Xiao Zhengyang, Pakrasi Himadri B, Chen Yixin, Tang Yinjie J
Department of Energy, Environment, and Chemical Engineering, Washington University in St. Louis, St. Louis, MO, 63130, United States.
Department of Biology, Washington University in St. Louis, St. Louis, MO, 63130, United States.
Metab Eng. 2025 Jan;87:60-67. doi: 10.1016/j.ymben.2024.11.006. Epub 2024 Nov 21.
Large language models (LLMs) can complete general scientific question-and-answer, yet they are constrained by their pretraining cut-off dates and lack the ability to provide specific, cited scientific knowledge. Here, we introduce Network for Knowledge Organization (NEKO), a workflow that uses LLM Qwen to extract knowledge through scientific literature text mining. When user inputs a keyword of interest, NEKO can generate knowledge graphs to link bioinformation entities and produce comprehensive summaries from PubMed search. NEKO significantly enhance LLM ability and has immediate applications in daily academic tasks such as education of young scientists, literature review, paper writing, experiment planning/troubleshooting, and new ideas/hypothesis generation. We exemplified this workflow's applicability through several case studies on yeast fermentation and cyanobacterial biorefinery. NEKO's output is more informative, specific, and actionable than GPT-4's zero-shot Q&A. NEKO offers flexible, lightweight local deployment options. NEKO democratizes artificial intelligence (AI) tools, making scientific foundation model more accessible to researchers without excessive computational power.

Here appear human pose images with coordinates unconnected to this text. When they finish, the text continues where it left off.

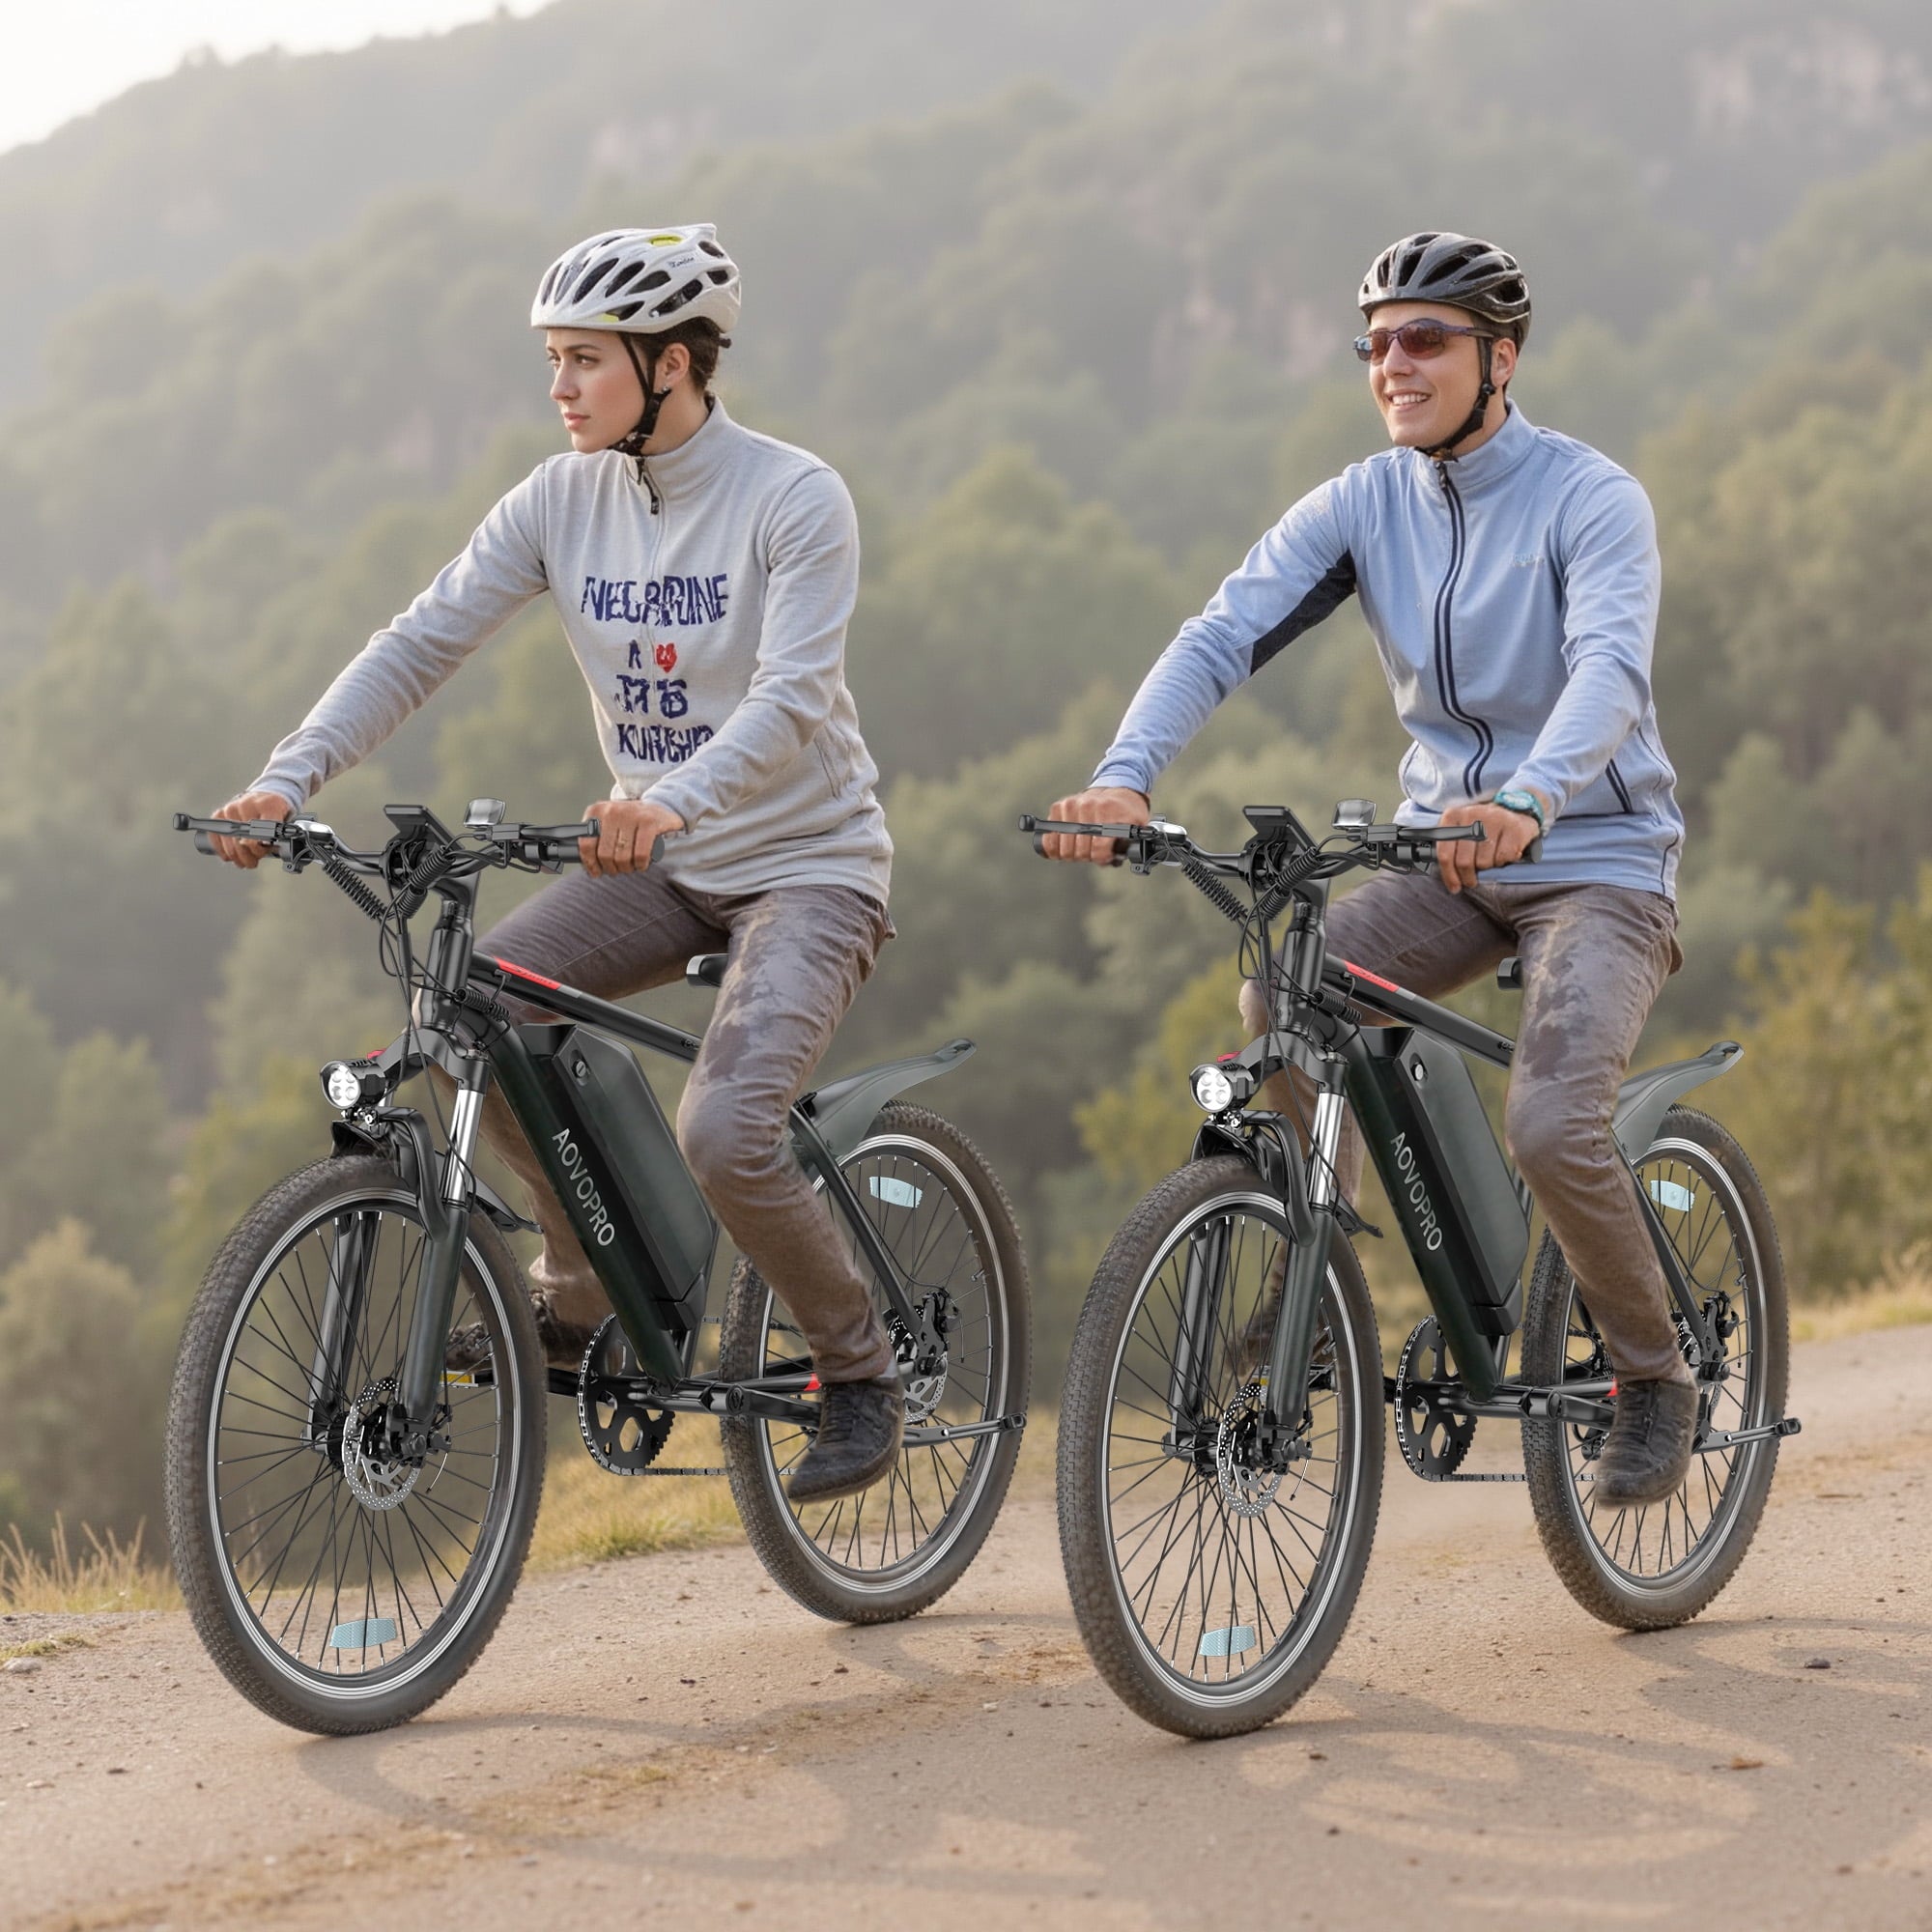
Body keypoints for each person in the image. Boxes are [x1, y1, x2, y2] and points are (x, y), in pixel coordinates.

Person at [208, 224, 902, 1504]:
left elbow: (795, 697)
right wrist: (288, 777)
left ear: (672, 363)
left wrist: (671, 800)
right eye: (554, 360)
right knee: (477, 1012)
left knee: (728, 1129)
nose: (560, 387)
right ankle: (581, 1300)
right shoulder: (559, 499)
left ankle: (859, 1374)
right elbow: (421, 641)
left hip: (808, 866)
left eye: (585, 359)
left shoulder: (794, 497)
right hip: (664, 861)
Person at [1042, 231, 1695, 1508]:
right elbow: (1221, 634)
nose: (1393, 363)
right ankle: (1316, 1263)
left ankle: (1653, 1375)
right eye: (1377, 343)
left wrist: (1531, 798)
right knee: (1282, 1000)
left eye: (1426, 340)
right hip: (1446, 856)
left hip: (1599, 859)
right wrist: (1126, 776)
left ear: (1502, 357)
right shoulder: (1363, 504)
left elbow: (1611, 675)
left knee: (1553, 1124)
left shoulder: (1591, 498)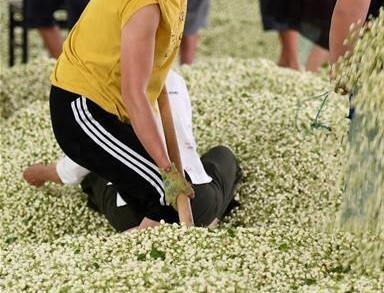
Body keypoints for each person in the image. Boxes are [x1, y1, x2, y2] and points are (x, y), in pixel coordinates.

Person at [48, 0, 220, 230]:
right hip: (85, 109)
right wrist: (167, 169)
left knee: (167, 195)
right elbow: (134, 94)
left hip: (117, 109)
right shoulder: (144, 3)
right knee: (167, 197)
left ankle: (104, 179)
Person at [24, 70, 242, 231]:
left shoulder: (105, 86)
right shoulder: (173, 78)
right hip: (199, 201)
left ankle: (147, 230)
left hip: (134, 212)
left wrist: (42, 173)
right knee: (221, 155)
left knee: (96, 170)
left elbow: (80, 161)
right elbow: (183, 137)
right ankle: (208, 220)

大语言模型(LLMs)可以完成一般的科学问答,但它们受到预训练截止日期的限制,并且缺乏提供具体的、有引用依据的科学知识的能力。在此,我们介绍知识组织网络(NEKO),这是一种使用大语言模型Qwen通过科学文献文本挖掘来提取知识的工作流程。当用户输入感兴趣的关键词时,NEKO可以生成知识图谱以连接生物信息实体,并从PubMed搜索中生成全面的摘要。NEKO显著增强了大语言模型的能力,并在日常学术任务中具有直接应用,例如青年科学家教育、文献综述、论文写作、实验规划/故障排除以及新想法/假设生成。我们通过关于酵母发酵和蓝藻生物精炼的几个案例研究,举例说明了这种工作流程的适用性。NEKO的输出比GPT-4的零样本问答更具信息性、更具体且更具可操作性。NEKO提供灵活、轻量级的本地部署选项。NEKO使人工智能(AI)工具民主化,使科研人员在没有过多计算能力的情况下也能更方便地使用科学基础模型。